The DSCP field marks packets as belonging to a specific delivery class, the idea being that the enterprise will define certain delivery goals for that class. Routers and other equipment can use packet queues -- buffers, essentially -- and algorithms for delivering packets out of queues to achieve those goals. There are recommended standards for some values of the DSCP field (as laid out in RFC 2474); they define some desired behaviors centering on expedited forwarding -- or EF, as further described by RFC 3246 -- requiring delivery with low loss, low latency and minimal jitter; and assured forwarding (or AF, RFC 2597), providing a good guarantee of lossless delivery.
The RFCs recommend that the EF class be tagged with a DSCP value of 46 -- as 6 bits, this would make the DSCP value 101110 -- and offer a set of 12 tag values for AF traffic, offering various degrees of delivery guarantee. EF behavior is meant to be suitable for real-time, interactive multimedia traffic such as VoIP or video conferencing. (See what wide area network design requirements are required to use QoS for video conferencing in this tip.)
Wherever QoS behavior is not dictated strictly by open standards, vendors do their own thing. With WAN service providers such as AT&T or Verizon, the number and meaning of available QoS classes varies. You might get five or seven or 11 classes, and the same DSCP value may not mean the same thing for two different providers. In some cases, a single vendor will implement several distinct schemes in different offerings.
Using QoS queuing
There are no standards per se in queuing. Queuing strategies are just algorithms to tell a network node how to deal with packets sitting in queues. If the queues represent delivery classes, the queuing strategy is responsible for keeping the delivery promises that the DSCP tags represent.
These are the core strategies for using QoS to limit bandwidth via queuing:
- Fair Queuing (FQ): It divides bandwidth evenly across flows.

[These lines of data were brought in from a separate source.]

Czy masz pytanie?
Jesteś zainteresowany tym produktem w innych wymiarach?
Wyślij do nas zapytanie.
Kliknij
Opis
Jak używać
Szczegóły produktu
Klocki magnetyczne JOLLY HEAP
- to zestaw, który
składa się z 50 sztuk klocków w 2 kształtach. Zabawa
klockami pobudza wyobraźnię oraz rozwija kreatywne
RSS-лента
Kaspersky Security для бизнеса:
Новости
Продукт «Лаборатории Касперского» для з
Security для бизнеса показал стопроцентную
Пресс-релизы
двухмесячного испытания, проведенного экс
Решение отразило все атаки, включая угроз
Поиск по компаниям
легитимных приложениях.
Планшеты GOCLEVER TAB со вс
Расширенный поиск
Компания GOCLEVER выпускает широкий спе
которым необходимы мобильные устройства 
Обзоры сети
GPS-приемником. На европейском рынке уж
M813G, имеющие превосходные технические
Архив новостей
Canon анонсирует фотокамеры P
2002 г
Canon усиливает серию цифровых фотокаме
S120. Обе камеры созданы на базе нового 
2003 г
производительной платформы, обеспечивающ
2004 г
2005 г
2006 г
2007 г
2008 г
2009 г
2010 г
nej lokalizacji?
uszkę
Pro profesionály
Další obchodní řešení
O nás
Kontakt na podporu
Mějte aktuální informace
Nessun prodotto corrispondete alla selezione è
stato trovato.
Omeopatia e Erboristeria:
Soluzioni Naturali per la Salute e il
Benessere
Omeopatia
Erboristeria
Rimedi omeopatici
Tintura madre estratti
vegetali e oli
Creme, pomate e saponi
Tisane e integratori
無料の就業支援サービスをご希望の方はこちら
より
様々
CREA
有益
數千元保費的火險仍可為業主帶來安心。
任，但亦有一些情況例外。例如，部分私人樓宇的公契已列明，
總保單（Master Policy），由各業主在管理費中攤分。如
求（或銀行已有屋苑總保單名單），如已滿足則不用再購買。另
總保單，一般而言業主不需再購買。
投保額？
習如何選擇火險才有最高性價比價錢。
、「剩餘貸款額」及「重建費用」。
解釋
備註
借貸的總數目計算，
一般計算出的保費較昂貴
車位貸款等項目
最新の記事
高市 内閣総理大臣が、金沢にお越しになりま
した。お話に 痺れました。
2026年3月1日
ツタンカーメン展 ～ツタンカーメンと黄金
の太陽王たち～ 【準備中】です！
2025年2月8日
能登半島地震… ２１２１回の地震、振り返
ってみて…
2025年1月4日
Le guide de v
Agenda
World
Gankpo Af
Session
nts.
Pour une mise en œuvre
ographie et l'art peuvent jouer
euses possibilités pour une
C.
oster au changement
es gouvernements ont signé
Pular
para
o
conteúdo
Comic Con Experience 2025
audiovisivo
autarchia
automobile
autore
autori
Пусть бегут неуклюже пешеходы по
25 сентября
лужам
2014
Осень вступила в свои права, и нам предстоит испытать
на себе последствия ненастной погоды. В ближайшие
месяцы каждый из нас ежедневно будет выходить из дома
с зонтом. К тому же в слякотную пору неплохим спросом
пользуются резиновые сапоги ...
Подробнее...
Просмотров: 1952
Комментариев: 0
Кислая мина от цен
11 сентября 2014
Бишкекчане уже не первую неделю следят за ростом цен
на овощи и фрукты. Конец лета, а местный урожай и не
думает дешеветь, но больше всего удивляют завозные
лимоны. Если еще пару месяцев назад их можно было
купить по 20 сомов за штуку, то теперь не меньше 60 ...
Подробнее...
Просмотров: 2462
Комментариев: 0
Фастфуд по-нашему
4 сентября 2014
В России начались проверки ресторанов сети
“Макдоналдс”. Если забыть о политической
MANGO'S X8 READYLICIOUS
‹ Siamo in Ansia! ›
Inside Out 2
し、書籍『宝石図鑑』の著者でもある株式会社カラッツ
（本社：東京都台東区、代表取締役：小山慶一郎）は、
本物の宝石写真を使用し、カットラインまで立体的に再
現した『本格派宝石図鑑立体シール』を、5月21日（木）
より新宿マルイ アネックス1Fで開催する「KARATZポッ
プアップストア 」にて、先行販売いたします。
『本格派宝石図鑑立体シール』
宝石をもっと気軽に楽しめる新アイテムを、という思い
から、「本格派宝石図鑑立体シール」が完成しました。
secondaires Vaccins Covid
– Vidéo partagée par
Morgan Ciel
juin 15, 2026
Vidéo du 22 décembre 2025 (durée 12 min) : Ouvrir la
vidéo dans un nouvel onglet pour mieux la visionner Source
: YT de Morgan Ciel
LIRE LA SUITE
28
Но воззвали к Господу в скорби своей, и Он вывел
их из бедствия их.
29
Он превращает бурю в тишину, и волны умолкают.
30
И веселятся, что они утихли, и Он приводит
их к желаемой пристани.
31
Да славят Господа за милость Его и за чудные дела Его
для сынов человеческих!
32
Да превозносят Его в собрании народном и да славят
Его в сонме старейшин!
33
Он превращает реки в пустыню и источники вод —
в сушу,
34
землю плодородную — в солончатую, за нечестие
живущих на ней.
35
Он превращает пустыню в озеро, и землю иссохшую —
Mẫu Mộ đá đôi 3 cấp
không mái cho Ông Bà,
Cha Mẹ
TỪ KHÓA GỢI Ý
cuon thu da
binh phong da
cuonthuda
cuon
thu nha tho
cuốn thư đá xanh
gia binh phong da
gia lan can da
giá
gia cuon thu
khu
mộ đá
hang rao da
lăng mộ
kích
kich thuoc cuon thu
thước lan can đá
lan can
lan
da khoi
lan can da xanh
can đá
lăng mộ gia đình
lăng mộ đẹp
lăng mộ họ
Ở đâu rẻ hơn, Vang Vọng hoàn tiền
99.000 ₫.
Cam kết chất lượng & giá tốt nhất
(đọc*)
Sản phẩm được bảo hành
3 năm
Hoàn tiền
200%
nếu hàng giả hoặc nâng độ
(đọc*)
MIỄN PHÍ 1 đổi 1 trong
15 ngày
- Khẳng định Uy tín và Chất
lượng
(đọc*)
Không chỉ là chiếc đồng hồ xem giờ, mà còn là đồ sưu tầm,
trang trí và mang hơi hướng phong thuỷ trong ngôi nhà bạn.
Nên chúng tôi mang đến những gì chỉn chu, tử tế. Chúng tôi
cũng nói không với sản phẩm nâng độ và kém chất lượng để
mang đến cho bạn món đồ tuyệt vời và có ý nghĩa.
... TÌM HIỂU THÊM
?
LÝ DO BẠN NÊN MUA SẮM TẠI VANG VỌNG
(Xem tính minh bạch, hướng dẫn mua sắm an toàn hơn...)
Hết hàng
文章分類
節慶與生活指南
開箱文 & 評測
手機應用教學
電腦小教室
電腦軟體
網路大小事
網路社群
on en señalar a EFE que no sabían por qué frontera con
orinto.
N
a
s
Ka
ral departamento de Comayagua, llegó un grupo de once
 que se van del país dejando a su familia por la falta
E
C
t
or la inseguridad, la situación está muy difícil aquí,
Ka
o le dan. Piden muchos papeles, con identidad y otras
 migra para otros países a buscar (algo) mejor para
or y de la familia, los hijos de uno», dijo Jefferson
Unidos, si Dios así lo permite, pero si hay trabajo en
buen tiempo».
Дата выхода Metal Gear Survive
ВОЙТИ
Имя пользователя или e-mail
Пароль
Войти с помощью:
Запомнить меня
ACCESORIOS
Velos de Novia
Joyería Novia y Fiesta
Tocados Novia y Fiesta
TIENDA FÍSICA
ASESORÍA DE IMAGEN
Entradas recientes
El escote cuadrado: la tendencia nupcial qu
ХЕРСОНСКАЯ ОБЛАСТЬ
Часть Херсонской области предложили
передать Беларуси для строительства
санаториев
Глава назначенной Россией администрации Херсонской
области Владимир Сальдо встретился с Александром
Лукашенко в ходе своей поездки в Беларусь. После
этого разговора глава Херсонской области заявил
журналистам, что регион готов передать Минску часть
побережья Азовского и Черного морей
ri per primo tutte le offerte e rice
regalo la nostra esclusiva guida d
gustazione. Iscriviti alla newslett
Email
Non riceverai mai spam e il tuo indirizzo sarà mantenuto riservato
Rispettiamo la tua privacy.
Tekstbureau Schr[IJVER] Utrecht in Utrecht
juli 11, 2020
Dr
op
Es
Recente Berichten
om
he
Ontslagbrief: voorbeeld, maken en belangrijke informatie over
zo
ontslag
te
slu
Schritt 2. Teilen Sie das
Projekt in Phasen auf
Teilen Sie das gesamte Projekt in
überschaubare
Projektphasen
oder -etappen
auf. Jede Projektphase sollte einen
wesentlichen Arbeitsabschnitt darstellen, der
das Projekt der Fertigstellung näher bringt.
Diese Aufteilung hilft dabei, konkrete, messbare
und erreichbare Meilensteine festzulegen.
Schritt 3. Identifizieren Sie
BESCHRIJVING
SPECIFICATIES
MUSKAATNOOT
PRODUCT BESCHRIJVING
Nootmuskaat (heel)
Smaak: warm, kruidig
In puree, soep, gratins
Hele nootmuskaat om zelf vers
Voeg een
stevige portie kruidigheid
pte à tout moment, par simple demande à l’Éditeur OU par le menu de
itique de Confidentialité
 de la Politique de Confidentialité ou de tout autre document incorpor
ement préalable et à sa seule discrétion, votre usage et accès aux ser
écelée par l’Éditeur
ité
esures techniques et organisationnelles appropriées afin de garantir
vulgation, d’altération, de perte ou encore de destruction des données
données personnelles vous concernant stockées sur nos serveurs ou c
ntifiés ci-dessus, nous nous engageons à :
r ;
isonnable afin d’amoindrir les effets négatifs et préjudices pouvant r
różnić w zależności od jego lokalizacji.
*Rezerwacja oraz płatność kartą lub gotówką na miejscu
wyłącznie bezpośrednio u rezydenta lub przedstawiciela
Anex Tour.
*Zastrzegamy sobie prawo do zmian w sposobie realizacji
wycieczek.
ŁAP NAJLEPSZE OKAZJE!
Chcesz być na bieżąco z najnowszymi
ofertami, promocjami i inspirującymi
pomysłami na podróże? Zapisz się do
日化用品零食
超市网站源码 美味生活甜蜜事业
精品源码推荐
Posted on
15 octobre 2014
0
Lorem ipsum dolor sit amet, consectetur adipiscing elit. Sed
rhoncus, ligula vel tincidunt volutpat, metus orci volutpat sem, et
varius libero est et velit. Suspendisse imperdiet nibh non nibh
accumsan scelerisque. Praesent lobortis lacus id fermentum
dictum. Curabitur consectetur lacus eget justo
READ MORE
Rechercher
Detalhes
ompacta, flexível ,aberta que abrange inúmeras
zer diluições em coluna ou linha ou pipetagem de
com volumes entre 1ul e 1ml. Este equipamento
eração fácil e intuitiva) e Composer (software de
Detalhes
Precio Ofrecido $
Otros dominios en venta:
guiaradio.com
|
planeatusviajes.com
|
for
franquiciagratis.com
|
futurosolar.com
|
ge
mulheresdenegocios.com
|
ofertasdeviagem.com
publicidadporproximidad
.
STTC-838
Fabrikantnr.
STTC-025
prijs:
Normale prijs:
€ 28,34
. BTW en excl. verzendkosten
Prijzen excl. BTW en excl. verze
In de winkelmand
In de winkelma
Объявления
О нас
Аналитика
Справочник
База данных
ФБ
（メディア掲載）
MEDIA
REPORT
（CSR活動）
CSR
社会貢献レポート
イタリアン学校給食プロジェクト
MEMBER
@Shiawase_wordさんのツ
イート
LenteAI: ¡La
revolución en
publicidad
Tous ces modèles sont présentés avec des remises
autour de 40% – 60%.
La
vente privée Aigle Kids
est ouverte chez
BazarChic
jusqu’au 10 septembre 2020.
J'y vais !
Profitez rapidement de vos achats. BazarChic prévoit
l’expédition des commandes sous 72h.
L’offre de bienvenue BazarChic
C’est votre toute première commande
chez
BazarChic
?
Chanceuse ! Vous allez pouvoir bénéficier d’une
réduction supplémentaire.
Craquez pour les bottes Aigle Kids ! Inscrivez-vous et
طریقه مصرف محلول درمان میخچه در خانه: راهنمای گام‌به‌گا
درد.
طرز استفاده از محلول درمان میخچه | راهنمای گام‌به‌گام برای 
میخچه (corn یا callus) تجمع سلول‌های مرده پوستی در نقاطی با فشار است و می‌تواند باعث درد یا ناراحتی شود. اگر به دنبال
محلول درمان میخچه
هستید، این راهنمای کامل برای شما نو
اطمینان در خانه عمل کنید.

FQ does not help with QoS, and in fact prevents it unless you can guarantee that there will never be oversubscription of the links (congestion), requiring one packet to wait while others are delivered.
- Weighted Fair Queuing (WFQ): It allows some flows to be weighted as receiving more bandwidth, so bandwidth is not allocated evenly.
- Class-Based Weighted Fair Queuing (CBWFQ): It allows flows to be grouped into classes, with bandwidth assigned to each class and WFQ within the classes.
- Prioritized CBWFQ (P-CBWFQ) : This adds strict prioritization of classes, so the router can definitively say a packet waiting in one queue will always be delivered before packets in other queues.
Adding priority to the system limits maximum queuing delays so delivery can meet the needs of real-time traffic, and it minimizes jitter better than non-prioritizing schemes. This implements EF behavior, while class-based schemes can implement AF levels with or without priority.
Fitting prioritization into your WAN environment
Packet marking can take place at the endpoint, in the LAN or at the WAN edge. At the endpoint, for example, a hard IP phone or a PC can mark traffic as belonging to an EF-style class, to make sure all intervening nodes can give the packets preferential treatment so the voice calls sound good. This pushes the tagging decision out to the point where traffic is generated and consumed, and keeps the work off devices further inside the network. Windows 7, for example, can do outbound traffic marking driven by group policy objects (GPOs). Tagging can be based on source node, target node, source application and other things. Control can be limited to GPOs, with local per-application requests for marking disabled, which may make it possible for more organizations to trust marking coming from the end nodes.
However, if bandwidth at the LAN edge is, as it is in most places, vastly underutilized, aggregation routers may have plenty of capacity to do the tagging instead. If you have trouble trusting the endpoint devices, say because you don’t use GPOs, pulling tagging into the core keeps it better under IT control.
You can also push the decision to the WAN edge router, as that is the place most likely to have real congestion issues and actually require differentiated services. The routers can tag and queue according to policy, and if the WAN links are the only place where congestion ever occurs, they can be the only parts of the network you have to configure for QoS.
The base strategy for tagging is to define the classes and the associated queuing behavior, then use firewall-style access control lists (ACLs) to match traffic to classes for tagging. This requires that you identify network addresses and/or ports or protocols for the traffic to be tagged.
Try (QoS) before you buy (another solution)
If media or real-time applications are experiencing performance problems due to packet loss, latency or jitter through congested WAN links, using QoS may be the simplest and cheapest way to fix this performance problem. It is not a cure-all, but for some classes of problems, it is the fix you didn’t know you already had.